Change listing data
"""

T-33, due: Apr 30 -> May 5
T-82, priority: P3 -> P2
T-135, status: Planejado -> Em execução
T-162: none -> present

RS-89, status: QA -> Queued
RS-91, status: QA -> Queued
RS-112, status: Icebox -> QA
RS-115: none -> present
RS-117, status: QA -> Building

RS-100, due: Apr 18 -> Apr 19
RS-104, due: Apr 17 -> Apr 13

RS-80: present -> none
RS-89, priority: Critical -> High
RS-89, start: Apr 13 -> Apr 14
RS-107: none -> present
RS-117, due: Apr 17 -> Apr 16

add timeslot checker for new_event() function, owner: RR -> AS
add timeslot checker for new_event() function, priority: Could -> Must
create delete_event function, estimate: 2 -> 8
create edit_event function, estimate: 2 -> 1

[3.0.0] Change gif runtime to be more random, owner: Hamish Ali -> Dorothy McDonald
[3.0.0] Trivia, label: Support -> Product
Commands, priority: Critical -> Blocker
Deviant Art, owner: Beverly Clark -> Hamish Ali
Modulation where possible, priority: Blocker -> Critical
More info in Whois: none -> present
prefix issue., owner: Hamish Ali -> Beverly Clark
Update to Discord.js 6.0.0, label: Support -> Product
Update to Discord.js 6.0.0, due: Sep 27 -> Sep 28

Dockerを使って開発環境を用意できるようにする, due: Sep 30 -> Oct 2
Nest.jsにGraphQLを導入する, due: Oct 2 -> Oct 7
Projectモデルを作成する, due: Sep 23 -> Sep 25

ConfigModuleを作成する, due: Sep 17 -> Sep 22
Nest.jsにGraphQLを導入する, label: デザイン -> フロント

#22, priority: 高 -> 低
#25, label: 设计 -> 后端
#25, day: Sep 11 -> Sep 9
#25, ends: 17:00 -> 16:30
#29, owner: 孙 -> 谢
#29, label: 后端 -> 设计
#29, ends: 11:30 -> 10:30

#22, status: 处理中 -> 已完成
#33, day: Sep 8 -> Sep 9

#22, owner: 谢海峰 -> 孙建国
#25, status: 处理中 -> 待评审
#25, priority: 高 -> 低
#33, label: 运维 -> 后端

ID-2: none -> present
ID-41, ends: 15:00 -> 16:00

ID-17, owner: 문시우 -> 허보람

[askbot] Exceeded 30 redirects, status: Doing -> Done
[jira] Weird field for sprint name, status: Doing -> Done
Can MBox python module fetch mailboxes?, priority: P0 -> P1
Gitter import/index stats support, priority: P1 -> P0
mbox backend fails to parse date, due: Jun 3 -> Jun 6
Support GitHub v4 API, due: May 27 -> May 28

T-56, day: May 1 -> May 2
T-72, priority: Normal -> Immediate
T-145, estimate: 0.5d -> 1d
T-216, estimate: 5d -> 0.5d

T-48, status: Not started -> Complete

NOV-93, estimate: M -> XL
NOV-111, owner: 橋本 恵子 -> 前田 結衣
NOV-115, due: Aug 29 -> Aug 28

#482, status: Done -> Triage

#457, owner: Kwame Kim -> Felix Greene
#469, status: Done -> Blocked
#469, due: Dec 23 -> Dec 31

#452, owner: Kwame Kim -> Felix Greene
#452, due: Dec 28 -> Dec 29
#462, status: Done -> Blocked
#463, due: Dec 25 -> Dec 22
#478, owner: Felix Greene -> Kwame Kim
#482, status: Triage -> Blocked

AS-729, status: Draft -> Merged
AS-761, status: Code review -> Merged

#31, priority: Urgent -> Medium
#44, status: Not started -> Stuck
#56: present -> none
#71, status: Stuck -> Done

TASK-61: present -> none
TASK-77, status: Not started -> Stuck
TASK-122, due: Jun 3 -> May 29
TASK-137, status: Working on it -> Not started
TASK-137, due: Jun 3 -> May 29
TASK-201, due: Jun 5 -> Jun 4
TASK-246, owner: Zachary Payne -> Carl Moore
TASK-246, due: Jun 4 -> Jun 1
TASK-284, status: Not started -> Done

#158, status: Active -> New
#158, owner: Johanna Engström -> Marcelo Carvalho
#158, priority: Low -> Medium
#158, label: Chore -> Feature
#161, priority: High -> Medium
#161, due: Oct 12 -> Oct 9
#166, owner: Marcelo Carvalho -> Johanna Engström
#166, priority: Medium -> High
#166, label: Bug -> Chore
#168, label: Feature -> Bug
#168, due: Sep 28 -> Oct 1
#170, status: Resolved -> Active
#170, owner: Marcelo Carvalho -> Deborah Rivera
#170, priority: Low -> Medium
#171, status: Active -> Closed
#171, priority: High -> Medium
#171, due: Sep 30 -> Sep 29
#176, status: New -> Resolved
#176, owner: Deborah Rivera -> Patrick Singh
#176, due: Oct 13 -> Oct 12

"""

▶ [EXERCISE INSTRUCTIONS]: Each line carrying the string "Stuck" should be copied out from the entries.

▶ [SOLUTION TO THIS PROBLEM]:
#44, status: Not started -> Stuck
#71, status: Stuck -> Done
TASK-77, status: Not started -> Stuck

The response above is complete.